TASK INPUTS Block Start
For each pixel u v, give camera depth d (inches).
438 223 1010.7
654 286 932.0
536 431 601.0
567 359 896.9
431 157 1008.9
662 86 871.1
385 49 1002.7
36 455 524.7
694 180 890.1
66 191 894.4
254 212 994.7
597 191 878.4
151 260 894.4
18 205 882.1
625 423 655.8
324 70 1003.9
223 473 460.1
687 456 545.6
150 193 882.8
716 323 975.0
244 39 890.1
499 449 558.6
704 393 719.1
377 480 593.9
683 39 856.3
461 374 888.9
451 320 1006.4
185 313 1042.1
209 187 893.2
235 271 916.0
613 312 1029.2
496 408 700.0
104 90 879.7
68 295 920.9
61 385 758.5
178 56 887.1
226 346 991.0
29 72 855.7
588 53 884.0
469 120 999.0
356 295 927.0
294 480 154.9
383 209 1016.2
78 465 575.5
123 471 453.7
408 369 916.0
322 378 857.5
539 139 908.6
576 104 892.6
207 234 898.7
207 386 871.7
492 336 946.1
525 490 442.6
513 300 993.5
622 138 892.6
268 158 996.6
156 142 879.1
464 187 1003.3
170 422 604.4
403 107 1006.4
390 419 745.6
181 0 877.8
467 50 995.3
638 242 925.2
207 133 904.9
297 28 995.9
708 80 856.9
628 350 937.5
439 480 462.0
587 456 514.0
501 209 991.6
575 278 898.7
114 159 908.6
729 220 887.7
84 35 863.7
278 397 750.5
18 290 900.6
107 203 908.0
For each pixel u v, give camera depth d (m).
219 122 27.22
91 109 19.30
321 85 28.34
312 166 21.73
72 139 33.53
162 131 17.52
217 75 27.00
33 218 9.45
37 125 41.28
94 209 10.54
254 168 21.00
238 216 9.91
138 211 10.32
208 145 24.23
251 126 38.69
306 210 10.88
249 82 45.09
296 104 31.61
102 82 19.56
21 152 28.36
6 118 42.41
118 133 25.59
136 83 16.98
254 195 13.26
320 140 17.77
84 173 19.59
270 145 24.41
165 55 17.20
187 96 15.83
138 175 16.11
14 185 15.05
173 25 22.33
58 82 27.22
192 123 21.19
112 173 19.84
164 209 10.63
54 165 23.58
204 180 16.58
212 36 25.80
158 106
TASK INPUTS Block End
Quote every record above exactly.

TASK RESULT:
For each pixel u v, give camera depth d (inches).
438 223 1010.7
654 286 932.0
536 431 601.0
567 359 896.9
431 157 1008.9
662 86 871.1
385 49 1002.7
36 455 524.7
694 180 890.1
66 191 894.4
254 212 994.7
597 191 878.4
151 260 894.4
18 205 882.1
625 423 655.8
324 70 1003.9
223 473 460.1
687 456 545.6
150 193 882.8
716 323 975.0
244 39 890.1
499 449 558.6
704 393 719.1
377 480 593.9
683 39 856.3
461 374 888.9
451 320 1006.4
185 313 1042.1
209 187 893.2
235 271 916.0
613 312 1029.2
496 408 700.0
104 90 879.7
68 295 920.9
61 385 758.5
178 56 887.1
226 346 991.0
29 72 855.7
588 53 884.0
469 120 999.0
356 295 927.0
294 480 154.9
383 209 1016.2
78 465 575.5
123 471 453.7
408 369 916.0
322 378 857.5
539 139 908.6
576 104 892.6
207 234 898.7
207 386 871.7
492 336 946.1
525 490 442.6
513 300 993.5
622 138 892.6
268 158 996.6
156 142 879.1
464 187 1003.3
170 422 604.4
403 107 1006.4
390 419 745.6
181 0 877.8
467 50 995.3
638 242 925.2
207 133 904.9
297 28 995.9
708 80 856.9
628 350 937.5
439 480 462.0
587 456 514.0
501 209 991.6
575 278 898.7
114 159 908.6
729 220 887.7
84 35 863.7
278 397 750.5
18 290 900.6
107 203 908.0
For each pixel u v, give camera depth d (m).
219 122 27.22
91 109 19.30
321 85 28.34
312 166 21.73
72 139 33.53
162 131 17.52
217 75 27.00
33 218 9.45
37 125 41.28
94 209 10.54
254 168 21.00
238 216 9.91
138 211 10.32
208 145 24.23
251 126 38.69
306 210 10.88
249 82 45.09
296 104 31.61
102 82 19.56
21 152 28.36
6 118 42.41
118 133 25.59
136 83 16.98
254 195 13.26
320 140 17.77
84 173 19.59
270 145 24.41
165 55 17.20
187 96 15.83
138 175 16.11
14 185 15.05
173 25 22.33
58 82 27.22
192 123 21.19
112 173 19.84
164 209 10.63
54 165 23.58
204 180 16.58
212 36 25.80
158 106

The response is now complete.